The Forward’s review of Molly Crabapple’s Here Where We Live Is Our Country calls it a captivating read, but also says the book turns nearly 130 years of Jewish Labor Bund history into a sharply divided political canvas. Crabapple traces the movement through revolution, war and exile, using her great-grandfather, Sam Rothbord, as a guide to the vanished world of Jewish Eastern Europe.
Rothbord was born in Volkovysk, now in Belarus, joined the Bund as a young man, then immigrated to America and became an artist. His first exhibit was held at the former headquarters of the Forward on East Broadway, a family link that gives the book some of its strongest emotional force. Crabapple also brings in Vladimir Medem, Arkady Kremer, Raphael Abramovitch, Mark Lieber, Sophie Dubnova-Erlich, Henryk Erlich and Viktor Alter as she moves through the Russian revolutions of 1905 and 1917, World War I, the rise of the Polish republic and the Holocaust.
The review says that sweep is one reason the book reads so vividly. Crabapple synthesizes memoirs and documents into a lively narrative full of color and emotion, and the reviewer says she is well-versed in Marxist theory. That grounding, the review notes, comes partly from her father, whom she writes is a professor of political economy. Crabapple also often draws parallels between her own life as a left-wing activist and the struggles of radicals around the world today, giving the book a present-day charge that goes beyond family history.
But the review argues that the book’s energy comes with a cost. It says Crabapple often paints the historical landscape in black and white, with the Bundists cast as the good guys and governments, the Bolsheviks and the Zionists as the bad ones. In her account, the West and its capitalist, imperialist regimes are to blame for the world’s ills. The reviewer says that framing makes the book feel more like an argument than a balanced history, even when the storytelling is compelling.

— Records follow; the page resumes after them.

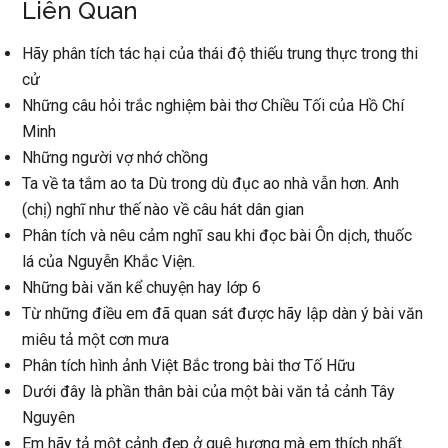
Liên Quan
Hãy phân tích tác hại của thái độ thiếu trung thực trong thi
cử
Những câu hỏi trắc nghiệm bài thơ Chiều Tối của Hồ Chí
Minh
Những người vợ nhớ chồng
Ta về ta tắm ao ta Dù trong dù đục ao nhà vẫn hơn. Anh
(chị) nghĩ như thế nào về câu hát dân gian
Phân tích và nêu cảm nghĩ sau khi đọc bài Ôn dịch, thuốc
lá của Nguyễn Khắc Viện.
Những bài văn kể chuyện hay lớp 6
Từ những điều em đã quan sát được hãy lập dàn ý bài văn
miêu tả một cơn mưa
Phân tích hình ảnh Việt Bắc trong bài thơ Tố Hữu
Dưới đây là phần thân bài của một bài văn tả cảnh Tây
Nguyên
Em hãy tả một cảnh đẹp ở quê hương mà em thích nhất.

The sharpest criticism is reserved for Crabapple’s treatment of Russian Jewish history. The review says she writes that Tsar Nicholas I set policies with the declared aim of forcing a third of Jews to die, a third to emigrate and a third to convert to Christianity. It says Nicholas I never made such a declaration and had in fact died by 1855, while emigration from Russia was strictly prohibited. The review also says he did not limit the number of Jewish students in Russian universities, and that the so-called percent norm was first introduced by Alexander III in 1887. It adds that popular books sometimes attribute the death-emigration-conversion line to Konstantin Pobedonostsev, though no documentary source supports it.
Those objections do not erase the book’s pull, and the review makes clear why it has readers in its grip. It describes one scene from the pogrom era in brutal detail: “Blood-smeared Russian mothers loaded their pushcarts with the spoils from looted Jewish houses, then had their kids torch their homes behind them as they left.” The line captures the book’s method and its limits at once — immersive, emotional and forceful, but also willing to press history into a moral shape that the evidence does not always fully support.
For readers drawn to the Bund, to family memory or to the politics of the Jewish left, the book offers an unusually vivid passage through a vanished world. The review’s bottom line is that Molly Crabapple has written a gripping, richly drawn history — one that is strongest when it lets Sam Rothbord and the people around him speak through the record, and weakest when it bends that record to fit a tidy ideological frame.